I am first in line in promoting the positive effects of sports and team playing in children and fully back the government’s pledge to increase the prominence of competitive sports. I have spent many a rainy day on the playing fields shouting words of encouragement — much to the embarrassment of my sons — during football matches. But Rugby. Well here I am not so sure.

Yes I am, or was a rugby mum. Married to a rugby fanatic. But long hours in A & E, anxious hours waiting for X Ray results,  plaster casts and crutches  and various bits of metal now living inside my son’s limbs have sent out warning bells about just how safe is this sport   — especially for children.

I am not alone Professor Allyson Pollock, of Queen Mary University of London   — also a former Rugby mum — believes that youngsters are regularly harmed playing the sport and she feels that the levels of injury are not being properly monitored. She said that the figures showed that one in eight children suffer an injury serious enough to be kept of the pitch for seven days in a season.

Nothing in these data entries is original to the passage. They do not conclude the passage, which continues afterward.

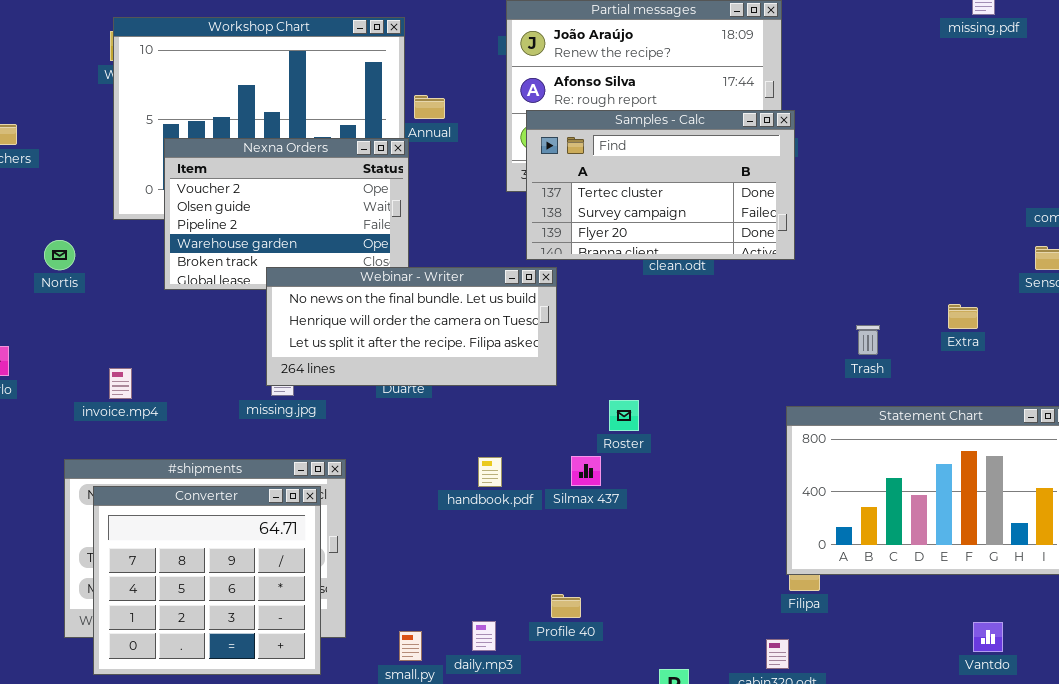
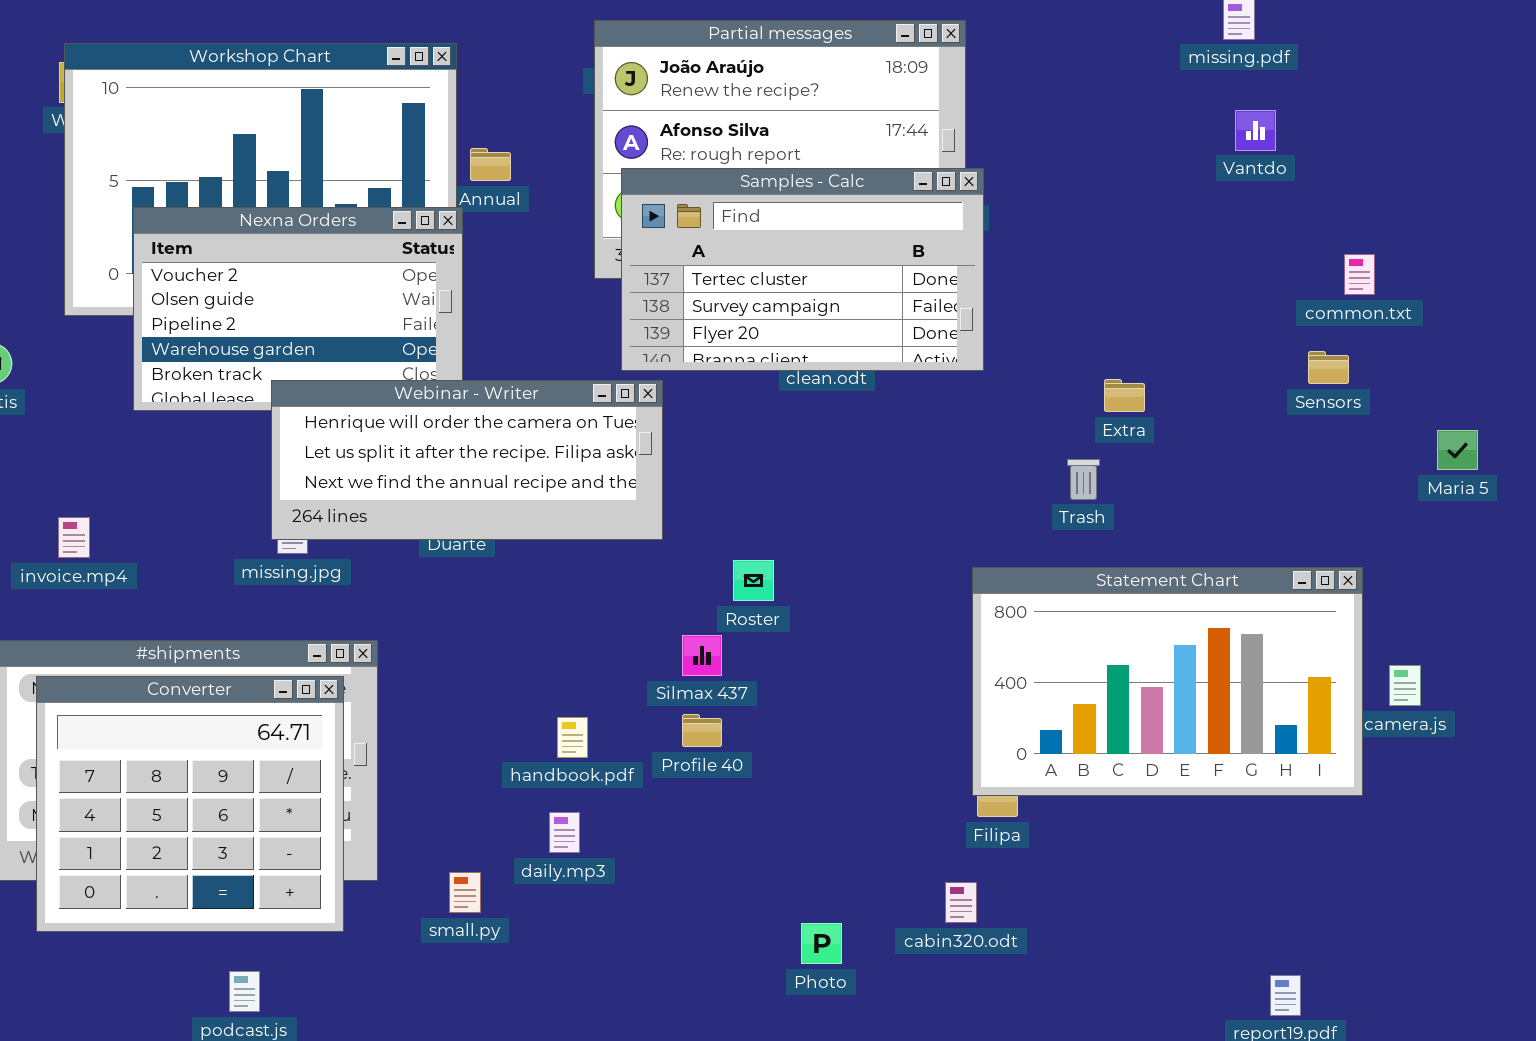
Webinar - Writer: [266,267,557,386] -> [271,380,663,540], scrolled down 1 row
Extra: [948,304,978,329] -> [1104,379,1145,412], moved
handbook.pdf: [478,457,502,487] -> [557,717,588,758], moved
Profile 40: [551,594,581,618] -> [682,714,722,747], moved
daily.mp3: [472,621,496,651] -> [549,812,580,853], moved
Vantdo: [973,622,1003,652] -> [1235,110,1276,151], moved

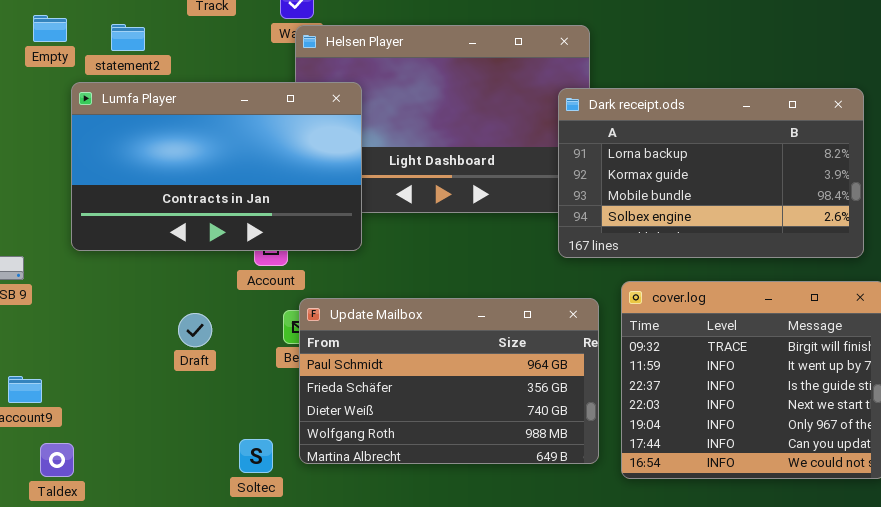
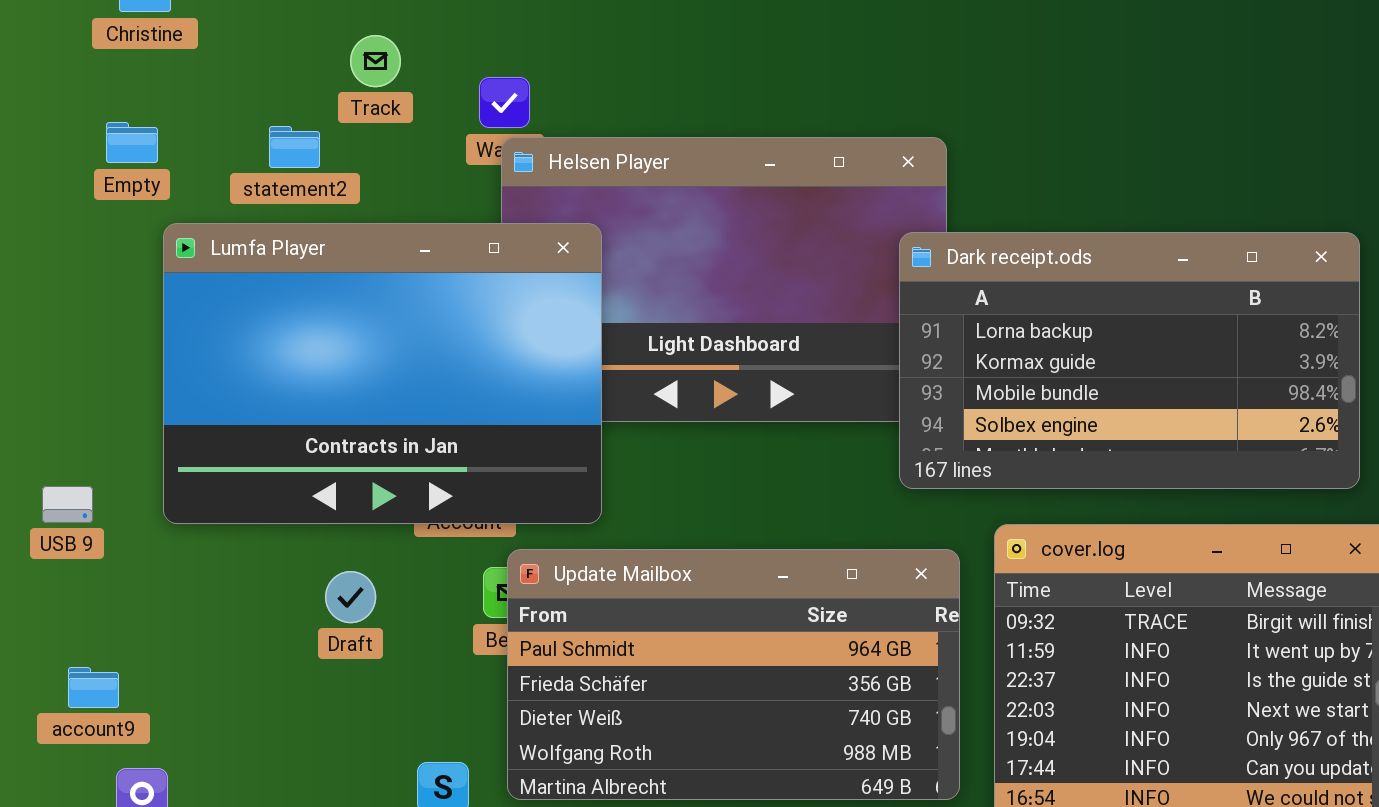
statement2: [111,24,145,51] -> [269,126,320,168], moved
Lumfa Player: [71,82,362,251] -> [163,223,602,524], resized

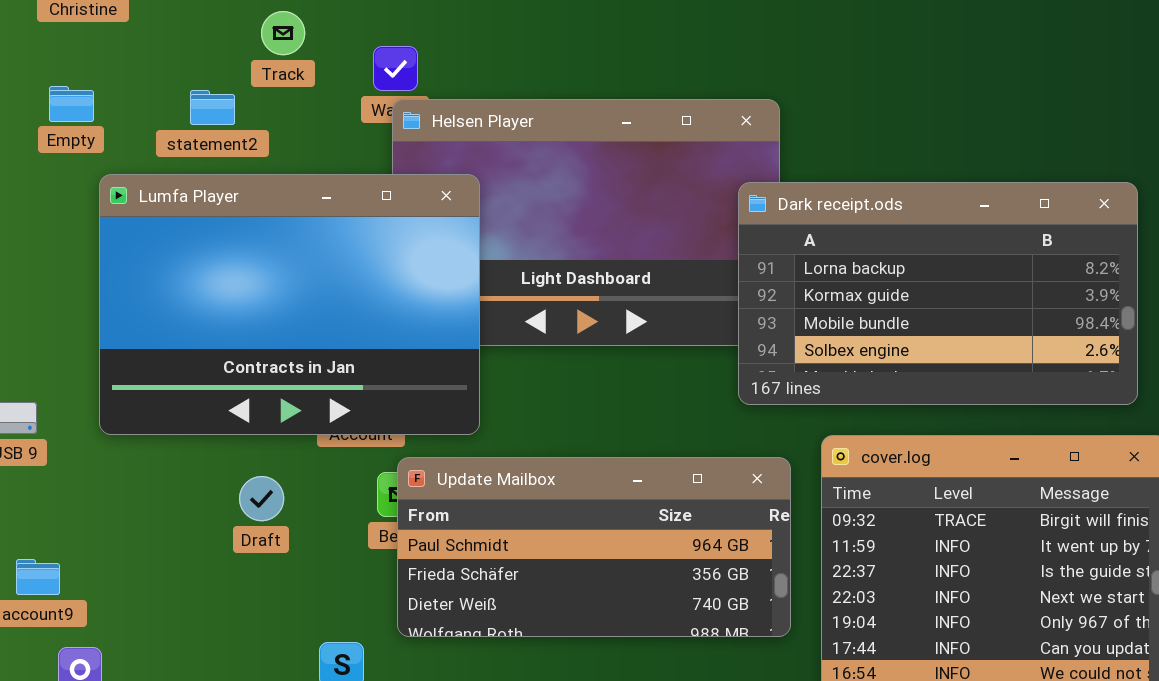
Update Mailbox: [507,549,960,800] -> [397,457,791,637], resized

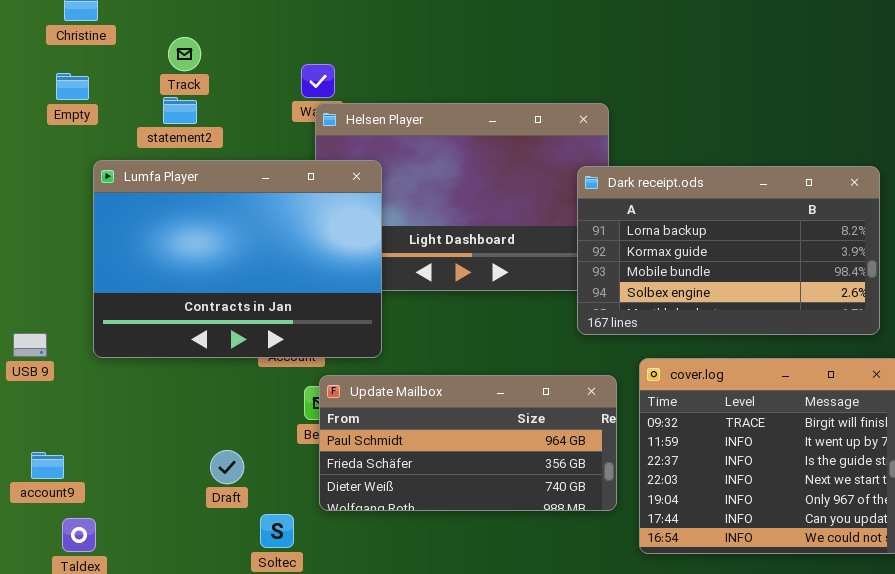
Track: [261,11,305,55] -> [168,37,201,71], moved
Empty: [49,86,94,122] -> [56,73,89,100], moved
Draft: [239,476,284,521] -> [210,450,244,484], moved

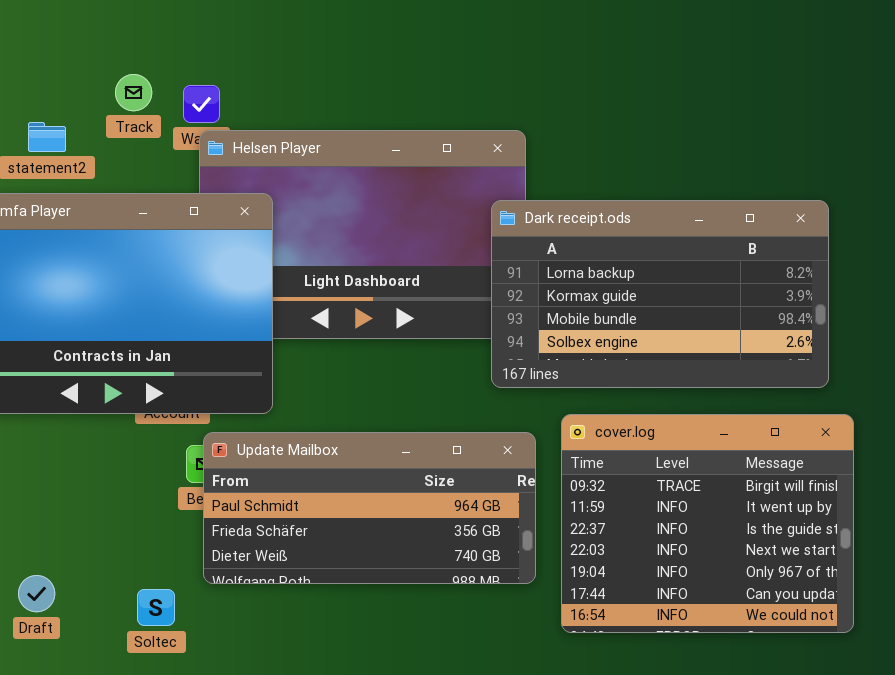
Track: [168,37,201,71] -> [115,74,152,111], moved
Draft: [210,450,244,484] -> [18,575,55,612], moved

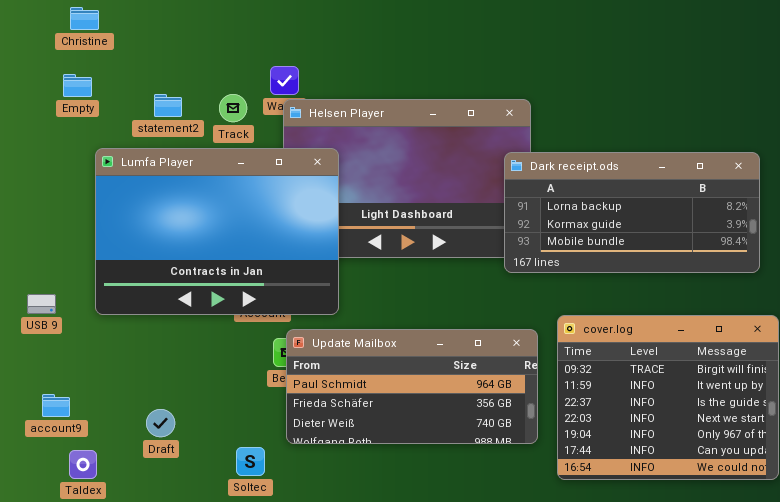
Track: [115,74,152,111] -> [219,94,247,122], moved
Dark receipt.ods: [491,200,829,388] -> [504,152,760,273], resized
Draft: [18,575,55,612] -> [146,409,175,437], moved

Her book ‘Tackling Rugby: What Every Parent Should Know’ prompted by the injury of her elder son, Hamish, who sustained concussion and a broken cheekbone while playing schoolboy rugby, investigates the risks of the game and she found them to be so alarming that she stopped her younger boy, Hector, from playing contact rugby.

“Given that children are more susceptible to injuries such as concussion and often take longer to fully recover, the government’s plan to increase competitive sport is worrying,” said Prof Pollock, writing in the British Medical Journal.

Her thoughts are echoed by Michael Carter, a paediatric neurosurgeon at Bristol Royal Hospital for Children. Writing in the BMJ, Mr Carter said schools encouraged aggressive play and often made children play on when they were injured.

He said a quick check with his neurosurgical colleagues had revealed they had treated 20 youngsters for brain damage related to rugby in the past decade.

“Schools, coaches, and parents all contribute to a tribal, gladiatorial culture that encourages excessive aggression, suppresses injury reporting, and encourages players to carry on when injured,” he said.

Yes Mr Carter I can concur. I have had many an argument with school and club rugby coaches about whether a child is fit to return to the game after a collision. But I have also seen an increase in schools taking responsibility to ensure that all their sports teachers and coaches are kept up to date with their first aid training.  

My family will hate this piece but really I am not calling for Rugby to be stopped I know how passionately those who play it feel about the sport just that more diligence needs to taken to ensure the safety of young children playing this sport.  Why not for example, insist that all players wear some kind of head protection.  We know that most rugby injuries occur during the tackle and that scrums are the most dangerous phase of play. So would more research into developing head protection rather than just ear protection make a difference?  I don’t know but my gut instinct tells me that if Rugby officials put their ‘heads’ together this might make a difference to the safety of the game.